Combination of stress-strain curve from tensile test with biaxial stress-strain curve, based on the principle of equivalent work and method of maximum values of stress and strain from uniaxial tensile test

4 Conclusions

Three dual-phase steels with different amounts of martensite (DP500, DP600 and DP780) were selected and investigated for characterization and analysis of mechanical and microstructural analysis.

The incompatibilities of deformation between soft ferritic matrix and the hard martensite particles promotes a very inhomogeneous plastic deformation of the ferrite grains and the selected dual-phase steels sheets show an anisotropic behaviour for monotonic tensile tests, which is due and related to their initial crystallographic texture. The corresponding relation and prediction has been performed by a VPSC (viscoplastic self-consistent) model and its results show a good agreement with the experiments.
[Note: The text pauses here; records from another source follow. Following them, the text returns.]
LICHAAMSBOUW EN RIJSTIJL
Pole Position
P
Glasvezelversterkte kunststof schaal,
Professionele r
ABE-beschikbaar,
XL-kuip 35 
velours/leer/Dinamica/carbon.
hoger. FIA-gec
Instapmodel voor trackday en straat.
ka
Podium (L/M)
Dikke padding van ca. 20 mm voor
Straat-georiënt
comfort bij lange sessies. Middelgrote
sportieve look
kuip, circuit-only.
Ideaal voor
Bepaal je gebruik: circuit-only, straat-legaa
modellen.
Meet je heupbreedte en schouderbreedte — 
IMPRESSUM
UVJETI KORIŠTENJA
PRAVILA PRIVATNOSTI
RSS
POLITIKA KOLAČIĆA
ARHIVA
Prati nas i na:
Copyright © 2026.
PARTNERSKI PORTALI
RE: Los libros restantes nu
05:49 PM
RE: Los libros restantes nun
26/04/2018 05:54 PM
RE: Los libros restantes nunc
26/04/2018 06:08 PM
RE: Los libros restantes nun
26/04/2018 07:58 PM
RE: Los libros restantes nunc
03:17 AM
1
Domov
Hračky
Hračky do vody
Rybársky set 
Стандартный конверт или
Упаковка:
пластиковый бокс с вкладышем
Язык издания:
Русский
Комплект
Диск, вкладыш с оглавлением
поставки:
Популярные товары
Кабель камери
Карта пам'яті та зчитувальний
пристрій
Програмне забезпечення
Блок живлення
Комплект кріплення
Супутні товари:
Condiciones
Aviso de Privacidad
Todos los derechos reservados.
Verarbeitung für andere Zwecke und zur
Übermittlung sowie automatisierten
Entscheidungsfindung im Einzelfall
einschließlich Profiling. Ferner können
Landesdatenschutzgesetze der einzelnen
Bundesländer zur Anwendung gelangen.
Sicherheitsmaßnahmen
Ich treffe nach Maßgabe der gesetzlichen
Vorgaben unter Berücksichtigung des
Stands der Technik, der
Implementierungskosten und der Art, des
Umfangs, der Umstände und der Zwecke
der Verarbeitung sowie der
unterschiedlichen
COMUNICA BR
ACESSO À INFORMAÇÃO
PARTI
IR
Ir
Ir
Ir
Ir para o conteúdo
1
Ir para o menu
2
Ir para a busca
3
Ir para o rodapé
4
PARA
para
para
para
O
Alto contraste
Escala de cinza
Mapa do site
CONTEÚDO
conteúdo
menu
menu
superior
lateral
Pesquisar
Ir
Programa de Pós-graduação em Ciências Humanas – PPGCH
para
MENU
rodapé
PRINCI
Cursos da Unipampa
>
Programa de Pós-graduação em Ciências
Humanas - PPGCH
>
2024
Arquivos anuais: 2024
The conversion of bulge data to the equivalent stress-strain hardening curve by using the method of maximum values of stress and strain from uniaxial tensile test has shown to provide a good correlation, in order to obtain the extension of hardening information for selected dual phase steels, thus giving possibility of material characterization for higher strain values based on experimental data.